One key – yet simple – point that she made was that “vision is neurologically connected to over 80% of the central nervous system” (Pryor, 34). If we want a child to master a skill, first we need to make sure we are involving their line of sight. Are we making it as easy as possible for the child to view what they are being asked to do? She even had us test this by walking through a series of exercises, changing where we looked each time. When we looked away, the task became increasingly more difficult, if not impossible.
The next time I visited Joey’s house after the presentation, his family asked me to change where I sat. In observing Joey, Karen Pryor realized that we all typically sat on his left side, which is his stronger side. Because of how the room is set up and materials are stored, this had become the logical place to sit for anyone walking into the room and sitting down to work with Joey. And yet, in doing so, we’ve been changing Joey’s eye line for tasks. We were holding items more towards the left, which required him to look further toward the left. Anything we ask him to do with his right hand is harder for him to see. Once we switched sides and Joey had a better view of the task, he was able to perform the task with his right hand. Such a simple fix, but it had never occurred to any of us.

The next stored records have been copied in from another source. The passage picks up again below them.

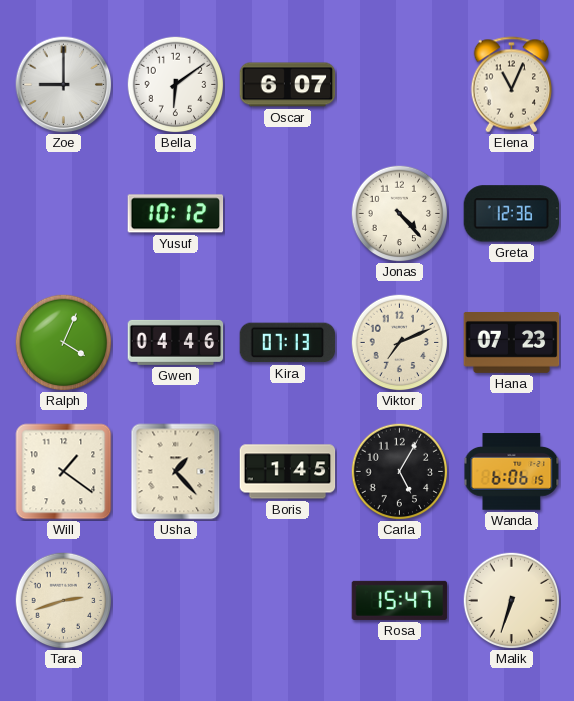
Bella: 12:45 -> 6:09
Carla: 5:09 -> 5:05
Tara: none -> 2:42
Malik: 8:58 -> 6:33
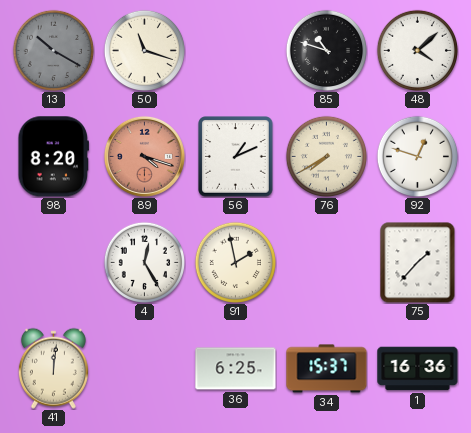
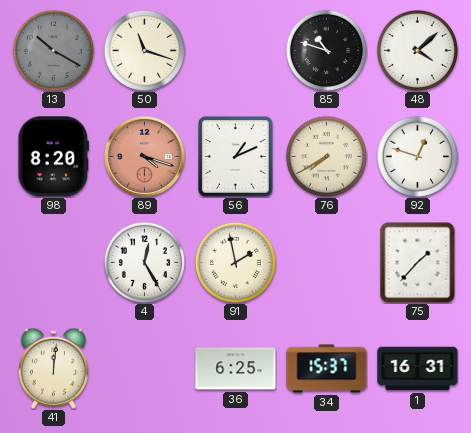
1: 16:36 -> 16:31
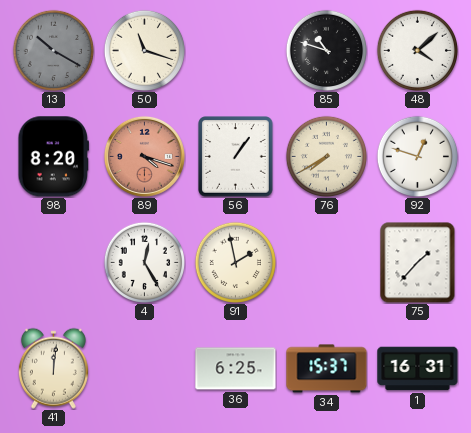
56: 1:11 -> 1:06
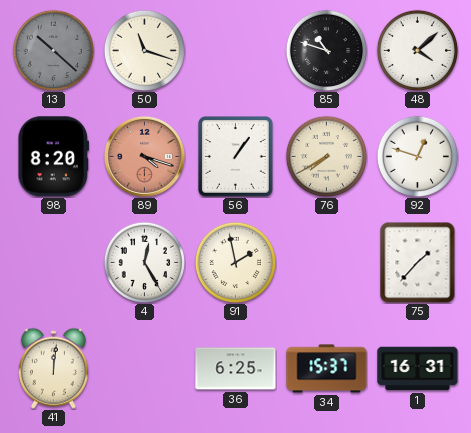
13: 10:20 -> 10:22
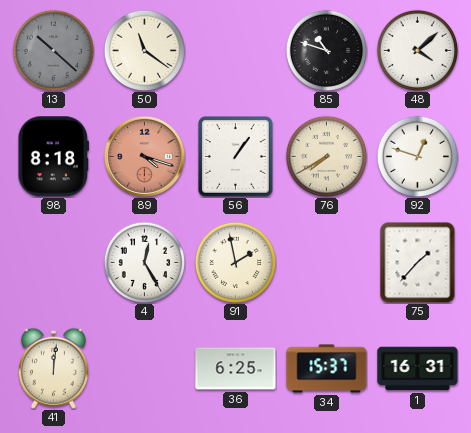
50: 11:18 -> 11:21
98: 8:20 -> 8:18
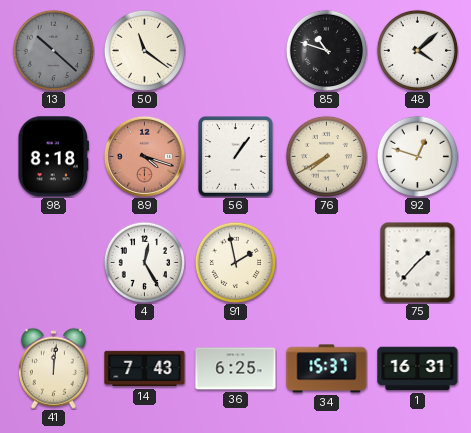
14: none -> 7:43
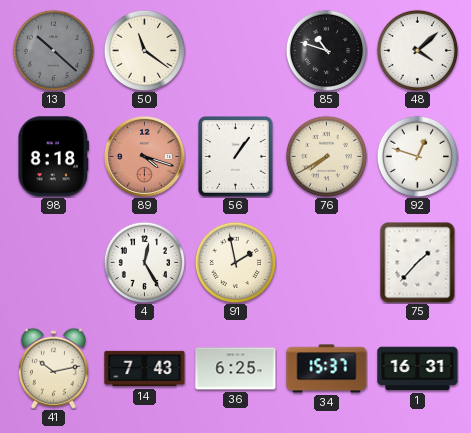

Neuroplasticity excites me so much because it continues to push us to presume competence, and challenges our assumptions of a child’s abilities and potential. We’d all accepted that it was harder for Joey to use his right hand, and so while we continued to encourage him to use both hands together, we accepted the fact that anything he did with his right hand was going to be more difficult for him. And yet – when we simply changed where we placed the task, and changed his line of sight, movement with his right hand was much more possible. But if we’d never changed our placement and his view point, we would have continued to assume his right arm wasn’t as capable of performing as his right.
I am hoping to capture more of Pryor’s tips, insights, and recommendations for supporting neuroplasticity in the weeks ahead.